Ein Winter konnte kalt sein, eiskalt. Aber die unerträgliche Hitze und die Müdigkeit machte mir noch viel mehr zu schaffen, als die bittere Kälte. Ich war froh, als es vorbei war. Eingekerkert im eigenen Schlafgemach verharrte ich, bewegte mich kaum. Ich wollte nicht der Gefahr laufen, dass mein Körper unter der Last des spontanen Sommereinbruchs zerbersten wollte. Der Abend zuvor war schon nicht nach meinem Plan verlaufen, so hatte ich einfach die Augen geschlossen, weil mich diese Müdigkeit übermannt hatte.

Die Wirbelknochen im Nacken knackten, als dieser bewegt wurde. Ich fühlte mich wie versteinert und dennoch durchströmte das Leben meinen Körper, als wäre ich eben erst frisch geboren worden. Die Euphorie über die Ausflüge und die zarten Küsse auf wunden Lippen war größtenteils verflogen und ich konnte meine Gedanken wieder dem wichtigeren Teil in meinem Leben widmen.

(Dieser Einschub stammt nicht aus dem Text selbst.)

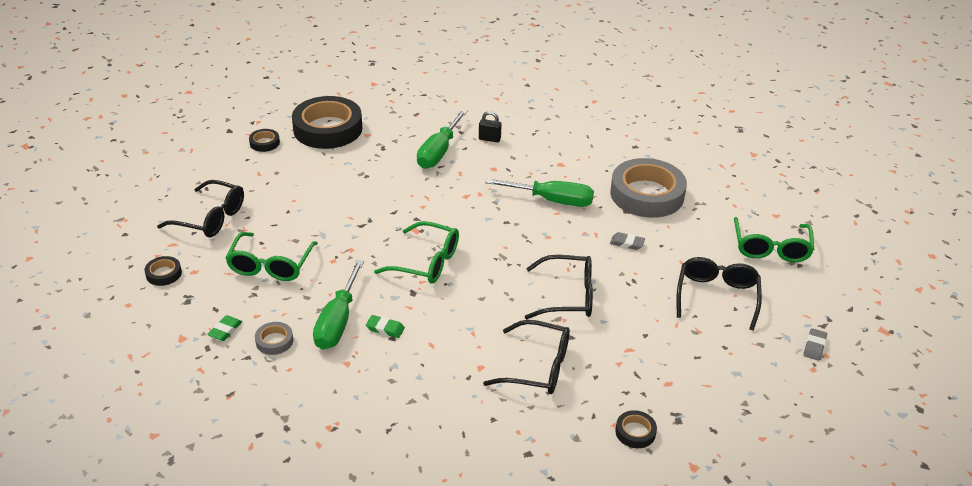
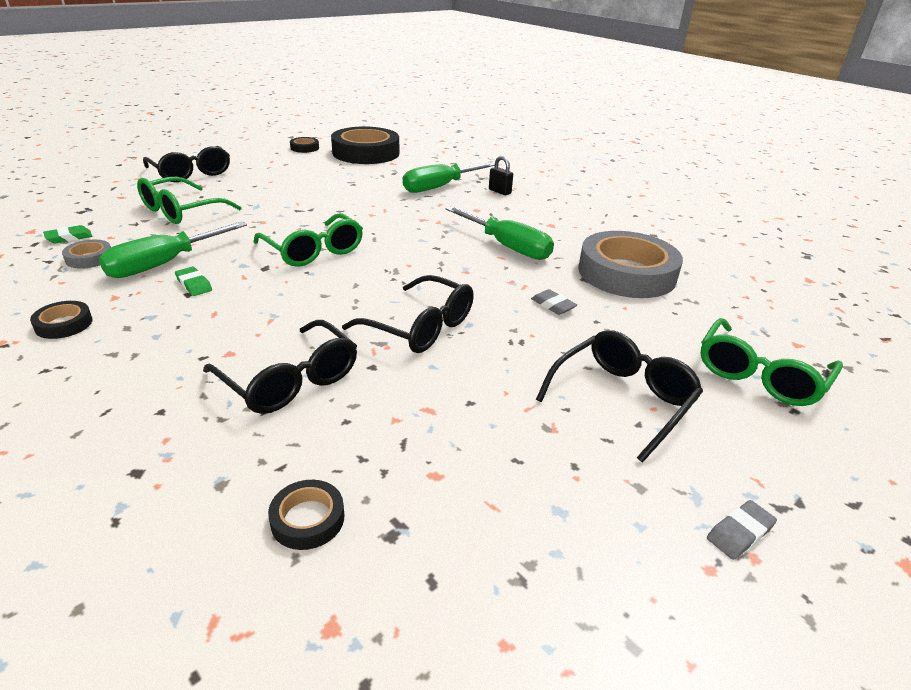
camera: 30 degrees right, 5 degrees down
(163, 274) = (98, 191): black tape -> black tape (64, 324)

Es war ja nicht so, als wäre sie nicht von mir gewarnt worden. Es hätte mir klar sein müssen, dass sie an ihre Grenzen geht und ihr eigenes Leben riskiert. Ich wusste nicht, ob ich gutheißen sollte, was sie tat. Immerhin versuchte sie, ihren Geist weiter zu schulen. Aber im Moment schwirrte sie verloren in einer Sphäre herum auf der Suche nach dem Nichtraum. Es schien, als habe sie die Kontrolle verloren, dabei sah es anfangs doch so vielversprechend aus. Ich musste mich innerlich zügeln, dass ich sie nicht eigenhändig durch einen einfachen Zauber eliminierte. Ich wollte ihr die Chance geben, uns nicht weiter zu enttäuschen. Ich wollte ihr die kleine Möglichkeit einräumen, selbst aus dieser Misere zu gelangen. Um ihr dann eigenhändig zu zeigen, was es bedeutete, einmal durch das Reich Kra'thors zu reisen. Ich hatte immer wieder nachsehen mit der zierlichen blonden jungen Frau gehabt. Hatte Verständnis für ihren zwanghaften Drang nach Liebe und Aufmerksamkeit gezeigt und zusätzlich hatte ich ihr auch noch versucht zu helfen. Was war der Dank dafür? Diese maßlose Enttäuschung, weil sie ungeduldig und naiv war. Naiv!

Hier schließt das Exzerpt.